La cuestión no es baladí porque detrás estaba apuntando la espinosa búsqueda de una idiosincrasia poética: encontrar una identidad personal y articular un mito autóctono. La antología se postula, por tanto, como uno de los puntales del proyecto de teleología insular de Lezama, su pretensión de hallar unas raíces que cubran la orfandad del continente, el problema del dudoso nativismo.
La propuesta reivindicativa del poeta radica en la curiosa idea de que en Cuba lo originario podría hacer las funciones de un sustraído origen. La especificidad cubana se perfila en tanto fórmula o consuelo de principio. En el comienzo era lo peculiar y único, la singularidad sin comparación de la isla. La inmediata paradoja de ahí derivada surge cuando, para Lezama Lima, dicho sentimiento específico se construye con el concurso de otros muchos. La capacidad de síntesis y de apropiación son los signos de una cultura de lo permeable, cultura básicamente incorporativa, cultura original a golpe de aceptaciones ajenas. La expresión americana resulta de una digestión feroz y gnóstica de múltiples aportes. Y Cuba, compuesta, compleja, mezclada, obtiene de esa diversidad su rasgo identitario. Así, Casal o Martí son grandes poetas cubanos por su habilidad aglutinante. Ambos son los indicios y los síntomas de una suerte de sagacidad recipendiaria isleña.
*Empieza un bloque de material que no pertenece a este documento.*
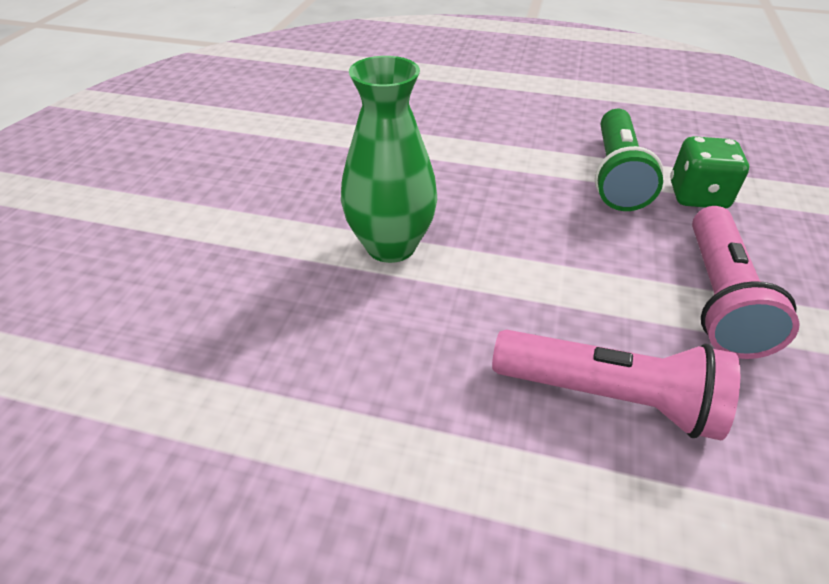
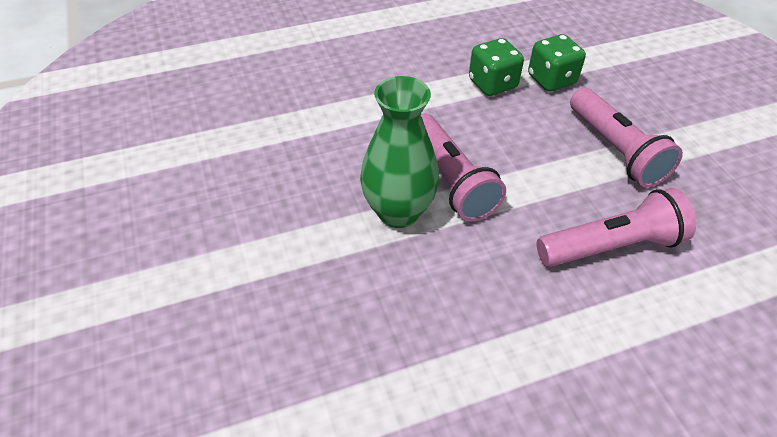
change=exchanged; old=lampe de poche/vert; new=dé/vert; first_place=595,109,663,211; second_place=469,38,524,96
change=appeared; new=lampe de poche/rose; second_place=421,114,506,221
La poesía de Cuba acepta entonces el heterogéneo colectivismo de sus materiales: en eso reside su carácter. Toda ella es, en realidad, como esta antología, almacén y ramillete de presencias, afinidades, olores, sentidos nativos e importados, compendio de propiedades y préstamos, cuyo centro lo ocupa a su vez el dragón bibliotecario, el inmenso y omnívoro Lezama.